The world’s largest steel maker, ArcelorMittal, said on Friday that it earned $22 million in its third quarter, shrugging off deteriorating economic conditions in Europe and around the world.
The slim profit was an improvement on the $193 million loss the company reported a year earlier. Revenue of about $20.1 billion was also up, about 2 percent.
ArcelorMittal is benefiting from several years of cost-cutting, especially in its critical European region, after being weighed down with too much steelmaking capacity and hit hard by the financial crisis. Improving performance in ArcelorMittal’s steel business is also helping to ease the impact of sharply lower iron ore prices on the company’s large mining business.
A more closely watched measure of profit — earnings before interest, taxes, depreciation and amortization — rose 11 percent to $1.9 billion. The figure was better than analysts’ expectations, according to Citigroup. The company said it was well placed to achieve its pretax forecast of $7 billion for the year.
“This quarter’s results show the considerable improvement in our steel business, which has more than offset the fall in the iron ore price," Lakshmi N. Mittal, the company’s chief executive, said in a statement.
In a telephone interview, Mr. Mittal said that the company was seeing an increase in demand in Europe in steel, particularly for construction, an area that has long been weak. He also said a weaker euro was “improving our competitiveness.”
The company is still a long way from being the big moneymaker it was before the financial crisis curbed demand for steel in 2008, but demand seems to be stabilizing. Losses have halted in Europe after a long round of politically difficult plant closings in countries like France and Belgium.
The “Europe division was entirely responsible for the better-than-expected” results, Jeff Largey, an analyst at Macquarie Group, wrote in an email to clients. He credited higher steel shipments and better cost performance with making the difference.
ArcelorMittal, which is based in Luxembourg, reported operating income for Europe of $166 million in the third quarter, which ended on Sept. 30, the third consecutive quarter of profit in the region after six straight quarters of losses. A major reason was that the company was free of the write-offs that have been big contributors to losses in recent years.

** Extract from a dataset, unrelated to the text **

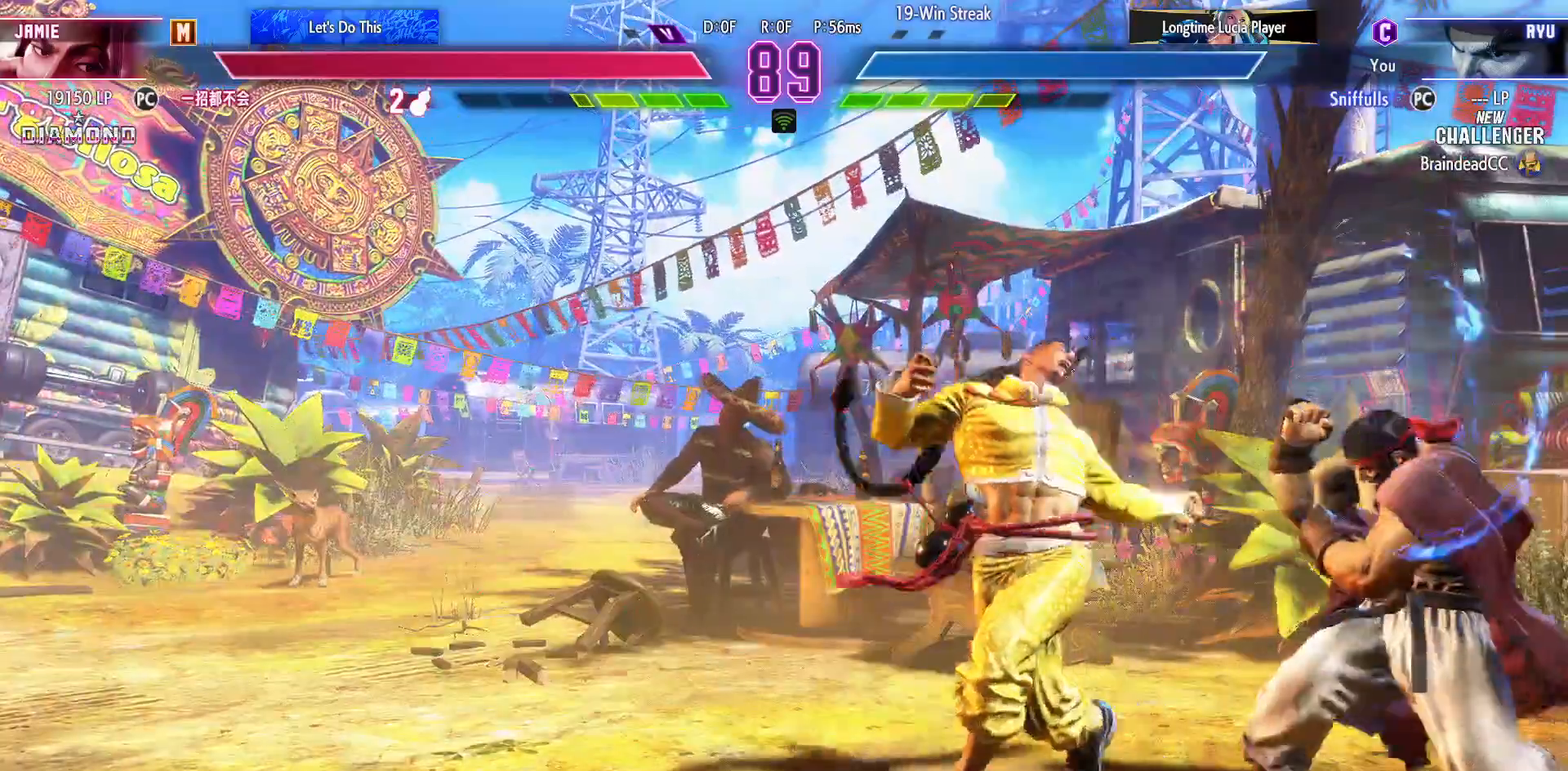
{"buttons": [], "events": [[233, "CIRCLE", "down"], [317, "CIRCLE", "up"], [317, "DPAD_DOWN", "up"], [400, "CIRCLE", "down"], [400, "TRIANGLE", "down"], [483, "CIRCLE", "up"], [483, "TRIANGLE", "up"]]}
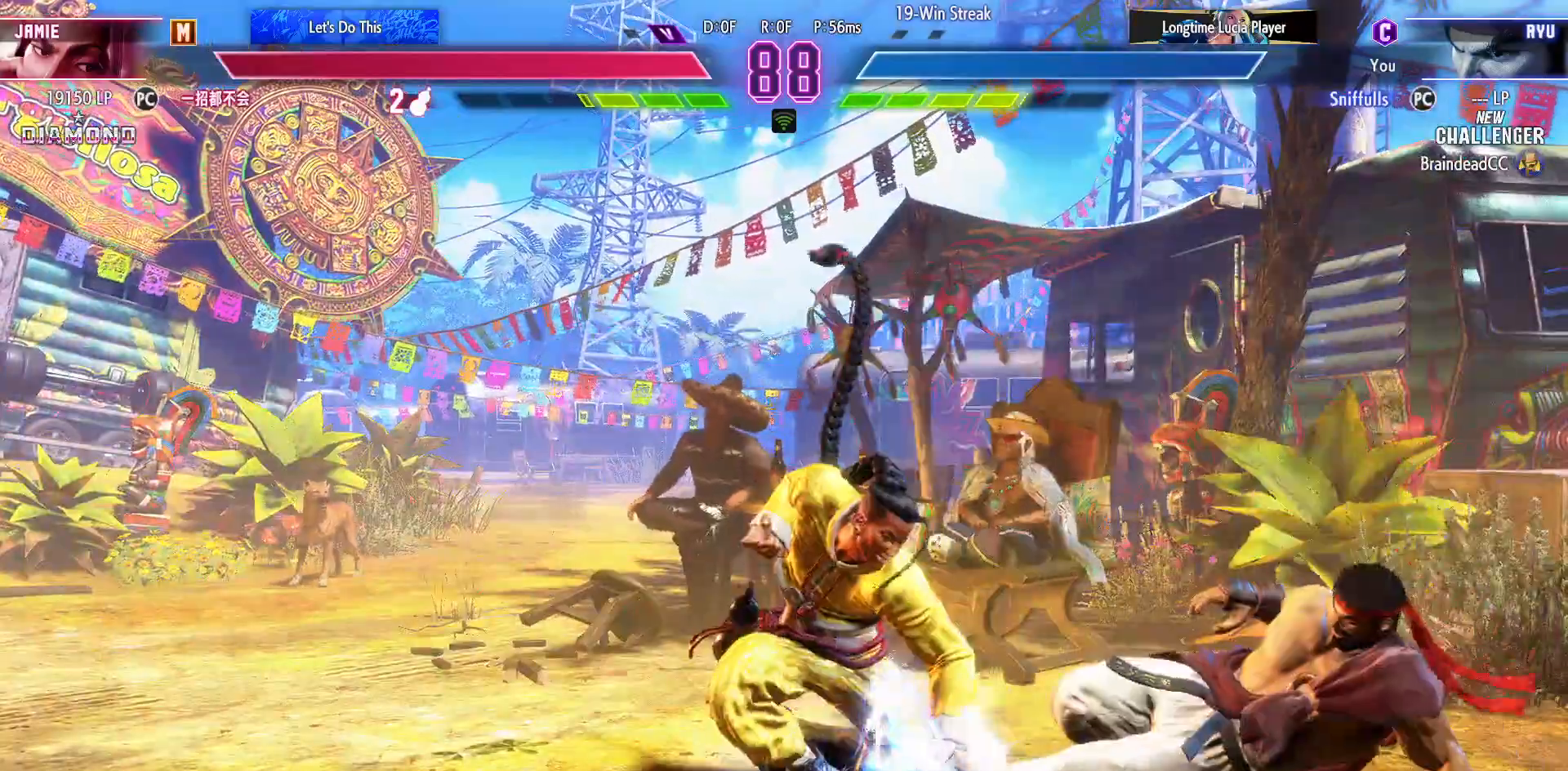
{"buttons": [], "events": [[333, "R1", "down"], [483, "R1", "up"]]}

Demand for steel in Europe remains depressed, around 28 percent below 2007 levels, the company said. By comparison, steel demand in North America is less than 1 percent below 2007 levels, and it has increased by more than 73 percent in China.
The company expects demand for steel to increase by as much as 3.5 percent for the year in Europe but only about 2 percent in China.
North America, where ArcelorMittal is also a leading producer, and Brazil are bright spots for the company, bringing in about 60 percent of its operating income.
Mr. Mittal said he expected demand to surge by 8.5 percent in North America this year as the auto industry continues to snap up steel for parts like doors and support beams. ArcelorMittal executives said they were concerned that the big drop in oil prices might dampen demand from the resurgent energy industry in the United States, but so far they have seen little impact.
While the steel business was in the doldrums, Mr. Mittal invested in the mining business, particularly in Liberia and Canada, thinking that selling iron ore offered better opportunities than forming it into steel.
But with the price of iron ore tumbling as a result of large new additions to mining capacity in Brazil and Australia, and weaker growth in Chinese demand, ArcelorMittal’s mining business is struggling, with operating income down by more than 50 percent.